Release 0.3.0: Lineage Performance and Stable API

Compare
Choose a tag to compare
@EntilZha EntilZha released this 09 Jun 22:28
· 365 commits to master since this release

The primary goal of this release was to improve performance of longer data pipelines. Additionally, there were additional API additions and several minor breaking changes.

Performance Improvements

The largest under the hood change is changing all operations to be lazy by default. 0.2.0 calculates a new list at every transformation. This was initially implemented using generators, but this could lead to unexpected behavior. The problem with this approach is highlighted in #20. Code sample below:

from functional import seq
def gen():
    for e in range(5):
    yield e

nums = gen()
s = seq(nums)
s.map(lambda x: x * 2).sum()
# prints 20
s.map(lambda x: x * 2).sum()
# prints 0
s = seq([1, 2, 3, 4])
a = s.map(lambda x: x * 2)
a.sum()
# prints 20
a.sum()
# prints 0

Either, ScalaFunctional would need to aggressively cache results or a new approach was needed. That approach is called lineage. The basic concept is that ScalaFunctional:

  1. Tracks the most recent concrete data (eg list of objects)
  2. Tracks the list of transformations that need to be applied to the list to find the answer
  3. Whenever an expression is evaluated, the result is cached for (1) and returned

The result is the problems above are fixed, below is an example showing how the backend calculates results:

from functional import seq

In [8]: s = seq(1, 2, 3, 4)

In [9]: s._lineage
Out[9]: Lineage: sequence

In [10]: s0 = s.map(lambda x: x * 2)

In [11]: s0._lineage
Out[11]: Lineage: sequence -> map(<lambda>)

In [12]: s0
Out[12]: [2, 4, 6, 8]

In [13]: s0._lineage
Out[13]: Lineage: sequence -> map(<lambda>) -> cache

Note how initially, since the expression is not evaluated, it is not cached.
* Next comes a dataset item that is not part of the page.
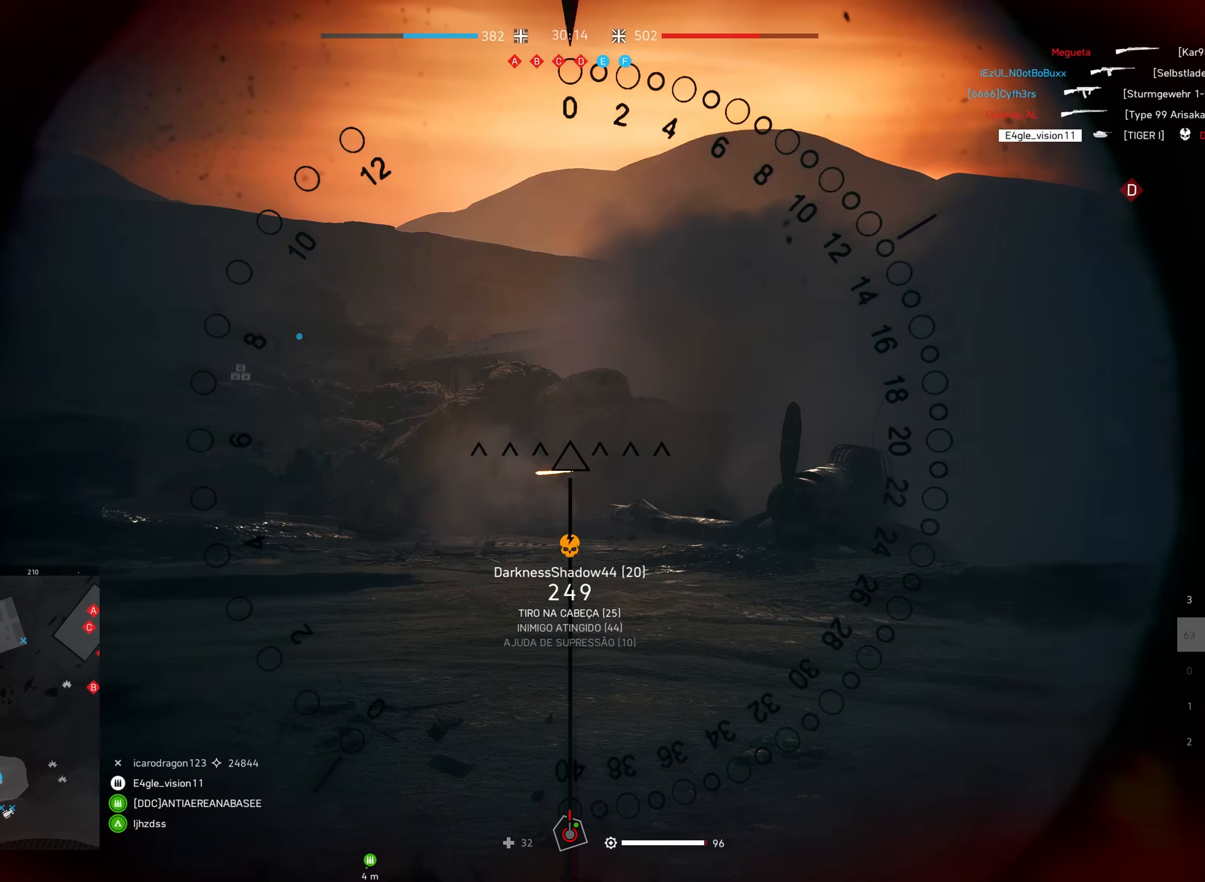
{"keys": ["w"], "mouse": ["left"], "events": [[134, "d", "down"], [200, "mouse_left", "down"], [400, "d", "up"]]}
Since printing s0 in the repl calls __repr__, it is evaluated and cached so it is not recomputed if s0 is used again. You can also call cache() directly if desired. You may also notice that seq can now take a list of arguments like list (added in #27).

Next up

Improvements in documentation and redo of README.md. Next release will be focused on extending ScalaFunctional further to work with other data input/output and more usability improvements. This release also marks relative stability in the collections API. Everything that seemed worth porting from Scala/Spark has been completed with a few additions (predominantly left, right, inner, and outer joins). There aren't currently any foreseeable breaking changes.